Sarah Roderick

Does the (R) after a politician’s name represent his/her views on race? It seems so, according to MSNBC and their liberal cohorts.

Recently, on the Melissa Perry-Harris show, a comment was made regarding former presidential candidate, Mitt Romney and his family. Romney’s crime, on his lap, he held the latest addition to the Romney family, an African-American grandbaby. How dare he parade an African-American child in his family portrait? He and his family are Republicans, and everyone knows Republicans are racist.

More recently, MSNBC tweeted a snide comment regarding the Cheerios ad that aired last year depicting a bi-racial family. The tweet insinuated conservatives would be appalled at a bi-racial family. Congressman Tim Huelskamp responded with a family portrait of his four African-American children.

The tweets that followed were nothing short of a cyber-lynching, accusing the congressman of “borrowing” his children for a family photo-op. It must be true that Rep. Huelskamp and his wife adopted, or rented the children for political purposes. After all, Kansas is known to be a deep purple state, right?

Time after time the left-wing establishment has concocted a negative stereo-type depicting Republicans and conservatives as racist, intolerant, narrow-minded bigots. The left-wing would like Americans to believe the (R) is an acronym for racist.

Many Americans have subscribed to the liberal school of thought that Republicans are a large group of old, fat, uneducated, white Anglo-Saxon men who sit around drinking Southern Comfort and smoking on the porch of a southern plantation. How history has been altered in the past 150 years since the days Abraham Lincoln fought to free slaves. Lincoln, a Republican, for his time was a progressive thinker and envisioned an America where people of all color could live equally. If MSNBC were around during Lincoln’s era, how would he have been portrayed?

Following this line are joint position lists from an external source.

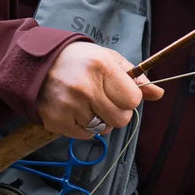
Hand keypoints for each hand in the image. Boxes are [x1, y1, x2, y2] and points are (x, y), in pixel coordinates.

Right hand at [36, 42, 163, 139]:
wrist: (35, 64)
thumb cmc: (78, 60)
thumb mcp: (108, 59)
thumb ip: (135, 78)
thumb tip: (159, 93)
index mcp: (102, 68)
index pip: (133, 99)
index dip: (129, 98)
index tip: (119, 91)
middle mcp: (86, 88)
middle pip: (121, 119)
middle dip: (117, 112)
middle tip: (103, 99)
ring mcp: (70, 106)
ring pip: (103, 129)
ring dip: (99, 119)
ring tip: (86, 102)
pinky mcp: (57, 121)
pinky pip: (85, 135)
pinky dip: (83, 126)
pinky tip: (74, 109)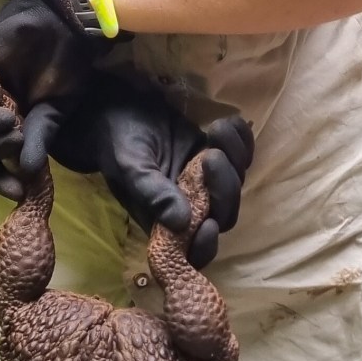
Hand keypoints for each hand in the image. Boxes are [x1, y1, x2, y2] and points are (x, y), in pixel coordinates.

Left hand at [0, 0, 107, 199]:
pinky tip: (4, 117)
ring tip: (14, 129)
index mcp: (10, 121)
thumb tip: (28, 173)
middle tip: (19, 146)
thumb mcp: (54, 112)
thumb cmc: (65, 66)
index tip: (17, 192)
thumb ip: (38, 140)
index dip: (0, 179)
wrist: (62, 26)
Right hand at [50, 76, 254, 267]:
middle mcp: (191, 207)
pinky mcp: (217, 157)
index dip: (206, 245)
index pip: (194, 250)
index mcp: (166, 222)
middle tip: (210, 156)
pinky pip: (242, 155)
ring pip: (237, 183)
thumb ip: (153, 194)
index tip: (209, 223)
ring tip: (214, 130)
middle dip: (224, 188)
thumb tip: (181, 222)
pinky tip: (229, 122)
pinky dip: (242, 140)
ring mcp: (207, 183)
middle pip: (225, 214)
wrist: (120, 110)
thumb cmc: (119, 143)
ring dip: (235, 158)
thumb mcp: (131, 168)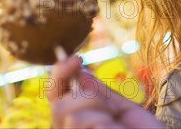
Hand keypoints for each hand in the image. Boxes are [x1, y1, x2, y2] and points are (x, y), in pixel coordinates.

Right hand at [47, 55, 164, 128]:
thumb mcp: (123, 109)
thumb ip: (99, 92)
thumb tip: (79, 70)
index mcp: (79, 122)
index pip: (57, 96)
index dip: (60, 74)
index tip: (76, 58)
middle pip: (59, 104)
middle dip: (89, 97)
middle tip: (112, 110)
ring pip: (68, 112)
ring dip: (99, 112)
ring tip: (116, 125)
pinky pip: (79, 120)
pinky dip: (103, 123)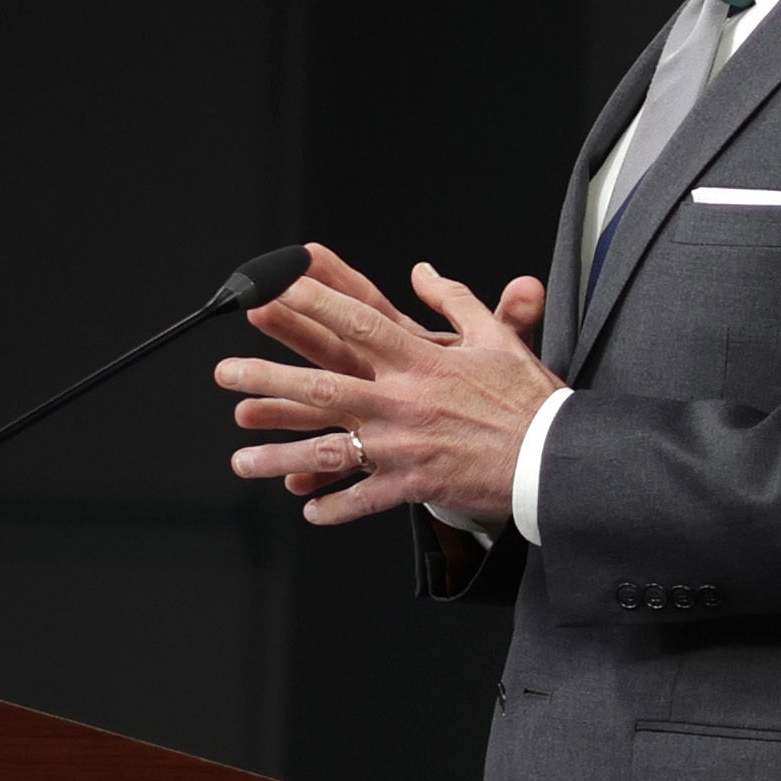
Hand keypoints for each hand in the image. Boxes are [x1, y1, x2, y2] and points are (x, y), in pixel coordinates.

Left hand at [215, 245, 562, 530]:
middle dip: (269, 377)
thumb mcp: (495, 338)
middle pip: (324, 384)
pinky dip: (334, 505)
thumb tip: (424, 271)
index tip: (273, 288)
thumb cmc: (528, 398)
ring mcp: (404, 444)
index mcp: (421, 359)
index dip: (311, 302)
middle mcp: (403, 400)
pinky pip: (364, 497)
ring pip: (329, 449)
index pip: (357, 321)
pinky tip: (308, 509)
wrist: (553, 458)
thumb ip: (455, 300)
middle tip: (227, 373)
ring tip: (242, 458)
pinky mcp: (414, 483)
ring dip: (280, 455)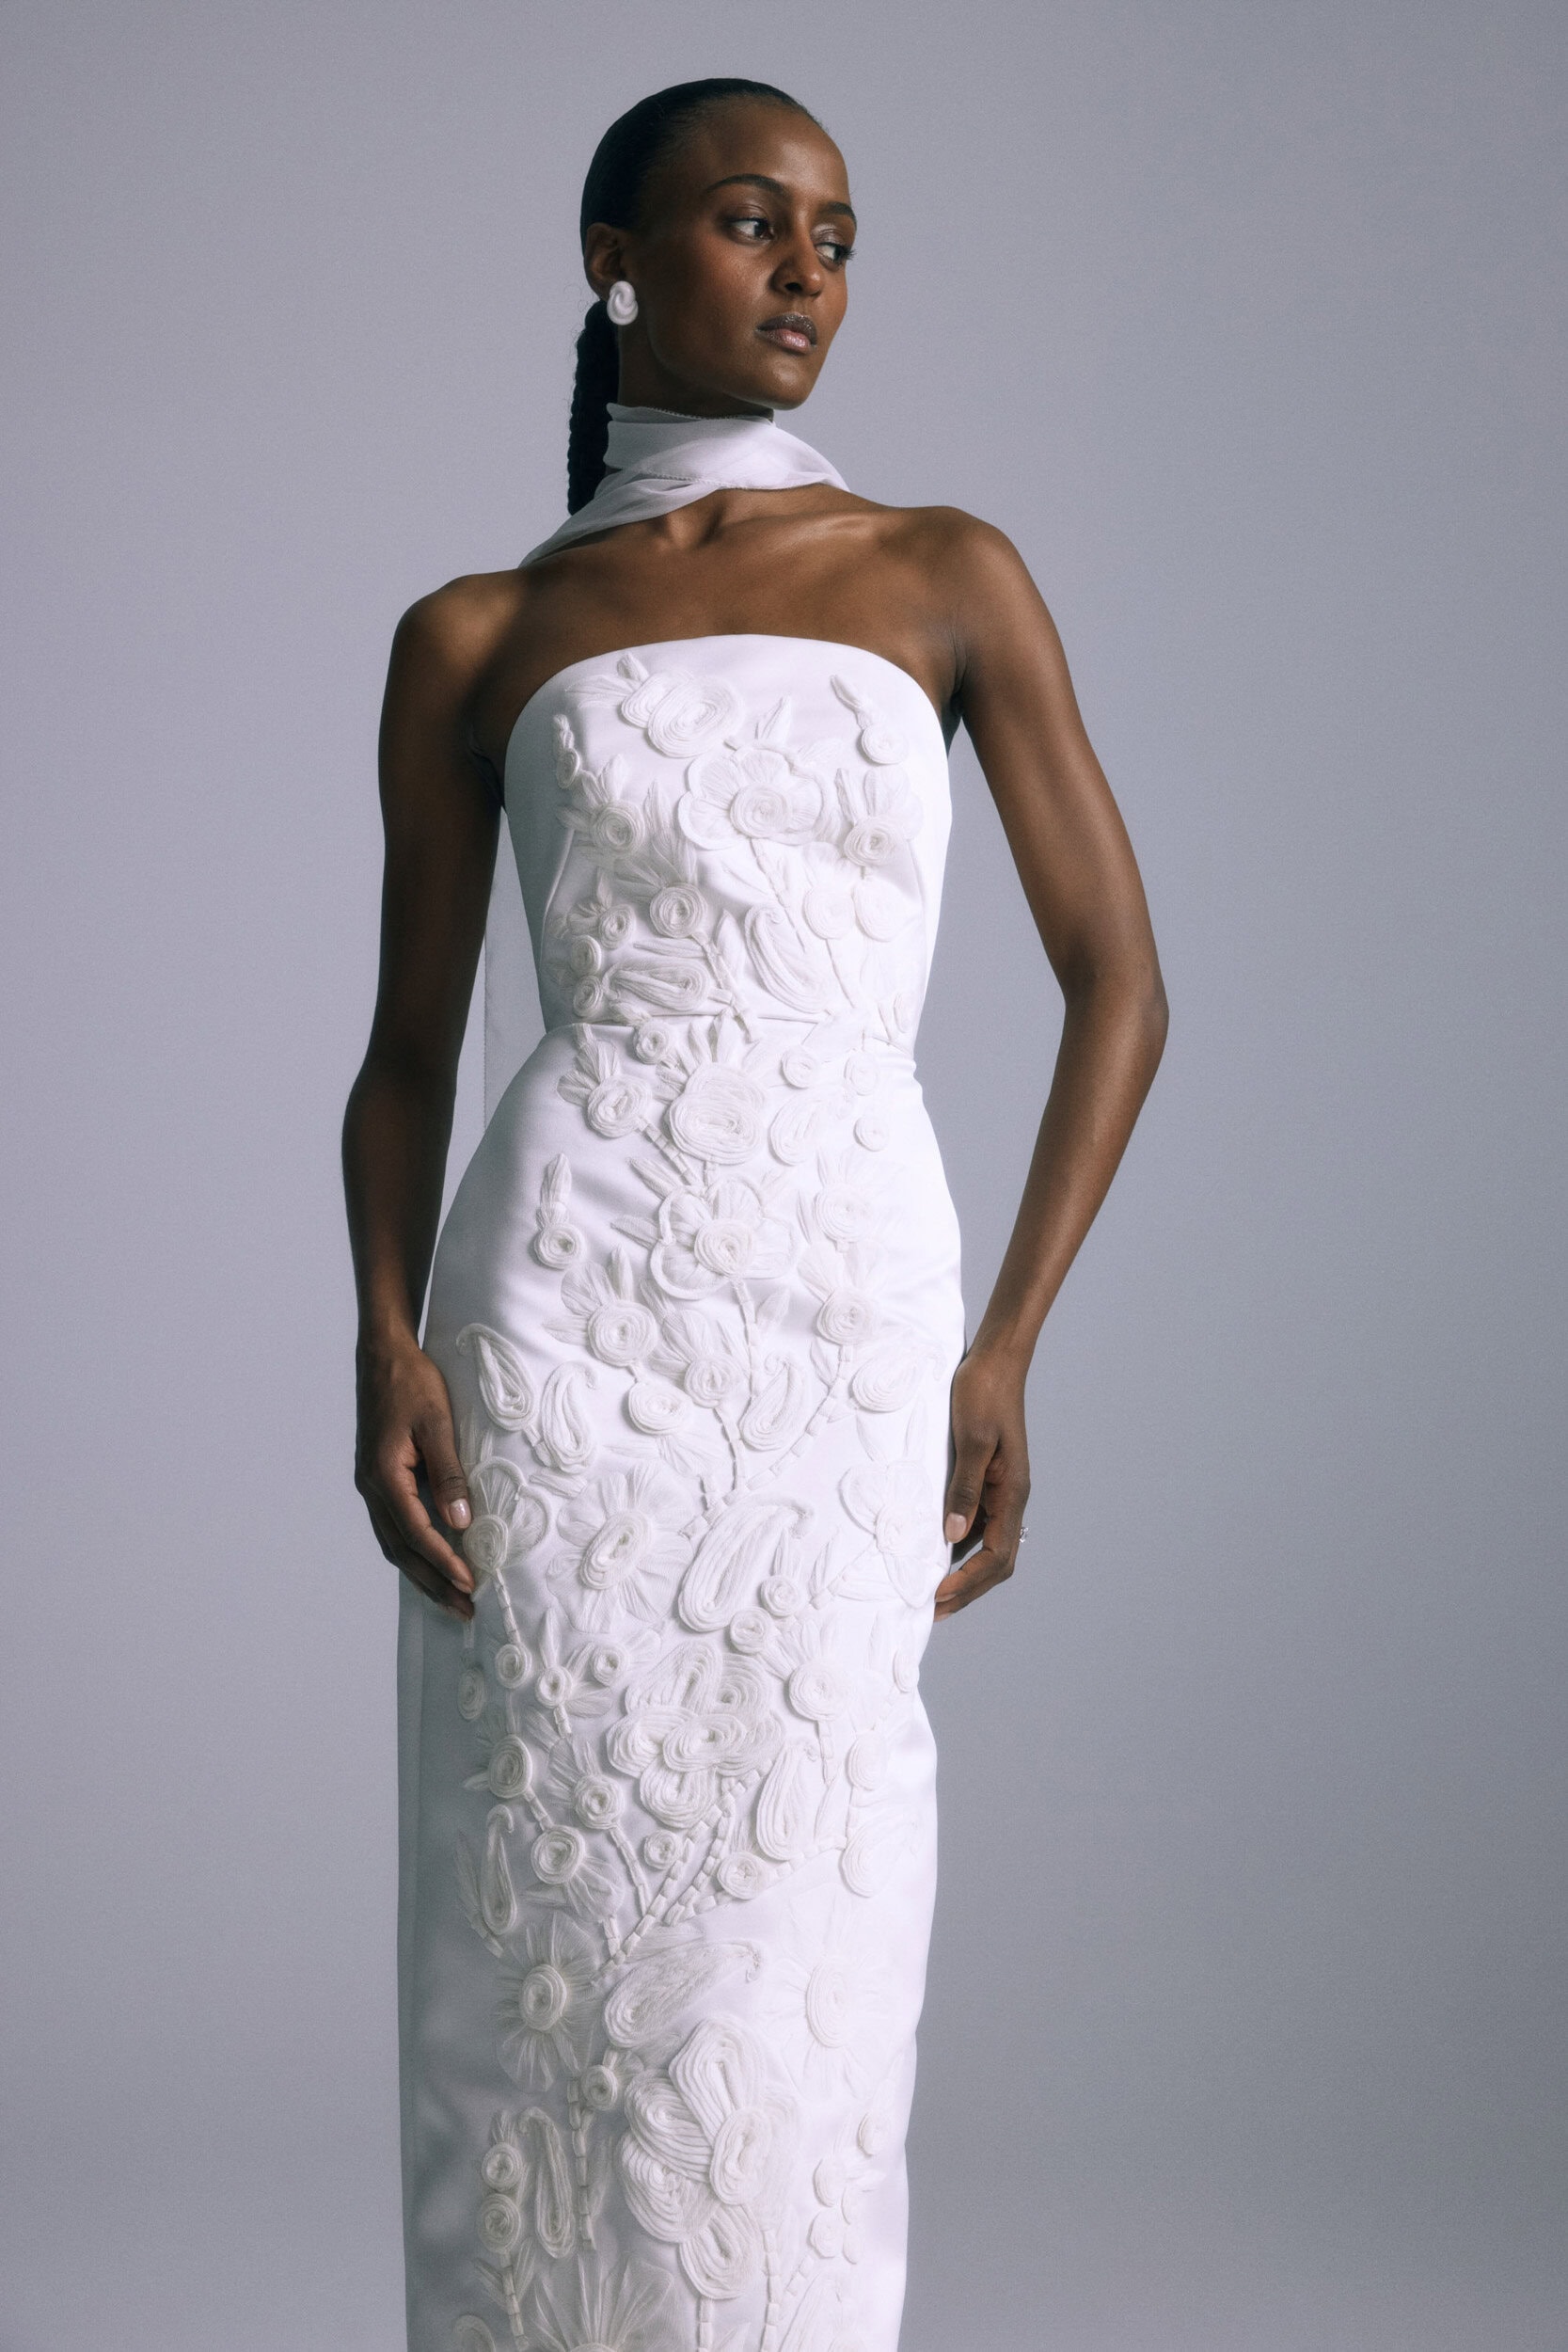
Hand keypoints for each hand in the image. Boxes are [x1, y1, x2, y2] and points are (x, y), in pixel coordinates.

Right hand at [354, 1337, 475, 1619]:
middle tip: (464, 1610)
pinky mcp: (377, 1479)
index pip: (416, 1532)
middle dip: (433, 1583)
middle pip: (401, 1550)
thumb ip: (448, 1473)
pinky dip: (412, 1551)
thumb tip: (460, 1523)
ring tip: (451, 1598)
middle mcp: (371, 1487)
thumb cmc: (413, 1384)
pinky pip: (393, 1526)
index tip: (470, 1584)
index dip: (444, 1561)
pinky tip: (431, 1563)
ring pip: (393, 1543)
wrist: (383, 1356)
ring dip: (422, 1573)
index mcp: (383, 1475)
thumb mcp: (437, 1424)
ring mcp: (370, 1485)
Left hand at [935, 1344, 1030, 1620]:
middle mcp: (1010, 1497)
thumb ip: (964, 1487)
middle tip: (932, 1611)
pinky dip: (955, 1542)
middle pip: (996, 1561)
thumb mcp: (973, 1440)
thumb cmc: (985, 1392)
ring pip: (985, 1544)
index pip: (997, 1557)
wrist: (996, 1358)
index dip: (969, 1584)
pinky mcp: (986, 1476)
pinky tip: (931, 1547)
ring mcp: (1000, 1488)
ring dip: (961, 1570)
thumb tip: (952, 1535)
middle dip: (967, 1590)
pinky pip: (974, 1521)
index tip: (937, 1600)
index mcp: (1013, 1492)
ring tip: (928, 1590)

The cowardly attacks on the Romney and Huelskamp families hit home for me. I am from a large Catholic family, who grew up in a small Midwestern town. I was raised with conservative values, and my parents made their eco footprint by producing five children. We were surrounded by liberal elitist academia in a university town. It was not uncommon for people to make comments regarding the size of our family. One retired professor even made the comment that childrens’ IQ decreased by the number of children born in a family. This was, and is a liberal logic to prevent “excessive” reproduction. How is that for open mindedness?

My parents did not stop. Other people were brought into our home. When I was eight years old my parents rescued a teen-aged Filipina who had been brought to the U.S. by Saudi Arabian students as a slave. The Saudi slave owners skipped the country before prosecution, thanks to a liberal academia who tipped them off. She lived with my family for nearly three years, and, to this day refers to my family as her own. When I was a senior in college, my parents adopted a newborn African-American girl. In 2002, this was a rarity. My parents, the ultra-conservative, middle American, white, heterosexual married couple were trendsetters even before the days of Brangelina and Madonna.

When I announced the joyous news of my long awaited baby sister, I was met with criticism. The critics were not my conservative leaning friends; no, they were academic liberal elites. The biggest concern was that she was being taken out of her “culture.” Her culture? What culture were they inferring? Her birth-mother, an alcoholic and drug abuser, lived in a poverty-stricken and gang infested neighborhood. Her birth-mother had intended on aborting her, but she could not produce $200 to pay for the abortion. Was her culture and predetermined future to live a life of poverty and hunger, surrounded by drug dealers, violence and a decaying education system? Or was she better off being scraped off an abortion clinic floor into a trash can? Who were the real racists and bigots in these two situations? My parents, the conservatives, or the liberal academia?

It is difficult for liberals to accept that conservatives and the Republican Party are the future of progressive minorities. The success of African-Americans who happen to be Republicans have been touted as Uncle Toms on parade. The (R) stands for respect and rights. It is the right for every human being strive for a brighter future. It is the respect for all human life to be given an opportunity to pursue dreams.

My family, the Romneys, the Huelskamps, and many other multi-racial families have adopted out of love, not political gain. Our families are giving these children a hope for a better future. To those who made hurtful, slandering remarks accusing our families of racism, because of our political leaning, why is the first thing they noticed, color? When I look at family photos, I don’t see color, I see love.

As a conservative Republican, am I a racist for wanting a brighter future for my sister? Success, economic stability, strong family values, deep routed faith and pride in our nation are not the foundation for bigotry, but the foundation of hope, freedom and prosperity.

I personally rather be associate with the party that idealizes the philosophies of Abraham Lincoln, than the party that idealizes the philosophies of Margaret Sanger.


Sarah Roderick

Sarah Roderick, formerly employed at the Federalist Society, was actively involved in the conservative movement, worked on several national political campaigns and numerous international human rights projects focusing on religious minorities.